No caso de treading water, temos duas imagens. Imaginem uma pessoa em pé dentro d’água. Apesar de movimentar os pés como se estivesse andando, é muito difícil sair do lugar. Então porque ela mexe os pés dentro d’água? Para não afundar! Se você já entrou no mar ou na parte funda da piscina, onde não dá pé, pode entender perfeitamente a sensação. Se tentarmos ficar parados em pé dentro d’água, afundamos.

Nem sempre temos expressões idiomáticas em português que correspondam às expressões em inglês, mas nesse caso temos mais de uma para escolher.
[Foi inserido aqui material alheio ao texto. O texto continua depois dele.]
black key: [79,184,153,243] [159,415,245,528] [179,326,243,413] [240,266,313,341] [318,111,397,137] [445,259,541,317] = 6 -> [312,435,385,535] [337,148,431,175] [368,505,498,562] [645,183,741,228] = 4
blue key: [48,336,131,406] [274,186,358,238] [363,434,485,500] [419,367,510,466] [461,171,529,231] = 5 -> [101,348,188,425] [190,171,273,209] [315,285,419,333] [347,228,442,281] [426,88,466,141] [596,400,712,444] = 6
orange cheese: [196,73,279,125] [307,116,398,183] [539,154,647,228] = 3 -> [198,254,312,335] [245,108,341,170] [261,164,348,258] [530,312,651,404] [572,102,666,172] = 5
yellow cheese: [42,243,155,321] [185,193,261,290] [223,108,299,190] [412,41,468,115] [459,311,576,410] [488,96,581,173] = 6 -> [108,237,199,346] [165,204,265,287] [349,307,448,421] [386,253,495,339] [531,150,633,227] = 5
Se o contexto for “não sair do lugar, não progredir”, podemos usar:

marcar passo – segundo o Dicio, o sentido é exatamente esse, mas a origem é militar – “Manter o ritmo com os pés sem sair do lugar, batendo-os alternadamente no mesmo local…”
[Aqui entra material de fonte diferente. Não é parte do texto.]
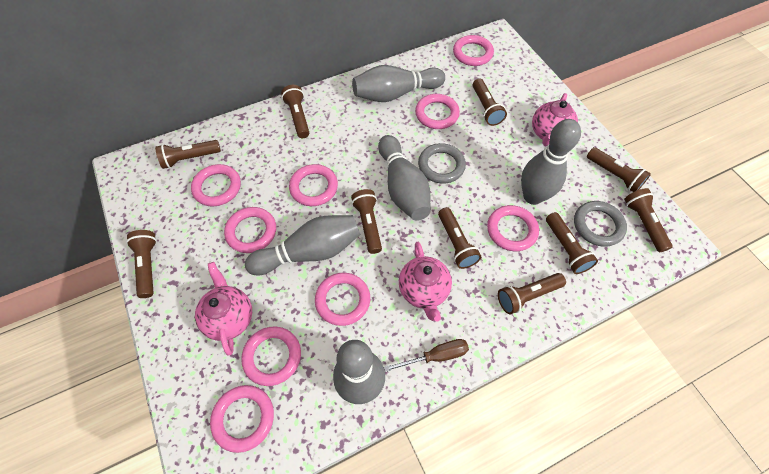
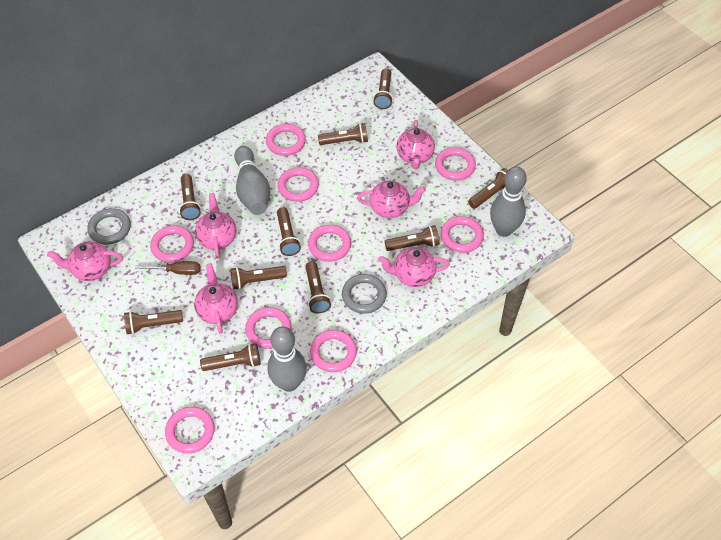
grey bowling pin: [245,215,360,275] [333,340,385,404] [352,65,445,102] [378,135,431,221] [521,119,581,205] = 5 -> [234,146,270,215] [267,326,307,392] [490,166,527,237] = 3
pink teapot: [195,262,252,356] [399,242,452,322] [532,93,578,146] = 3 -> [47,241,123,281] [194,263,238,334] [195,193,236,258] [357,181,426,218] [378,247,450,287] [396,120,435,169] = 6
ficar patinando sem sair do lugar – não encontrei nenhuma referência, mas é uma expressão mais informal que também costuma ser usada para descrever uma situação onde a pessoa não consegue progredir.

ficar na mesma – essa é mais uma expressão com o mesmo sentido, ficar na mesma situação, não progredir.

Nenhuma delas tem a ver com água, mas com a metáfora por trás da expressão, estar empacado no mesmo lugar, sem conseguir progredir.

Outra expressão em português relacionada à segunda metáfora, não afundar, é “manter-se à tona“. Em inglês, existe outra expressão para isso, “stay afloat“, bastante usada no contexo de negócios, tanto em português quanto em inglês. Se os negócios não vão bem, o dono tenta de tudo para se manter à tona, não deixar a empresa afundar. Por isso, encontrar a expressão treading water nesse contexto é mais raro, mas pode se encaixar.

Agora, treading water também é muito usada no sentido literal, se o contexto for aquático. Nesse caso, dizemos “bater o pé dentro d’água”, que é diferente de “bater perna” na beira da piscina.

Obs.: Pesquisando imagens para este artigo encontrei várias de exercícios militares dos Estados Unidos, com soldados completamente vestidos e equipados, literalmente andando dentro d’água. Se já não é fácil andar na água só de biquini, imagina como deve ser difícil carregando armas e equipamentos.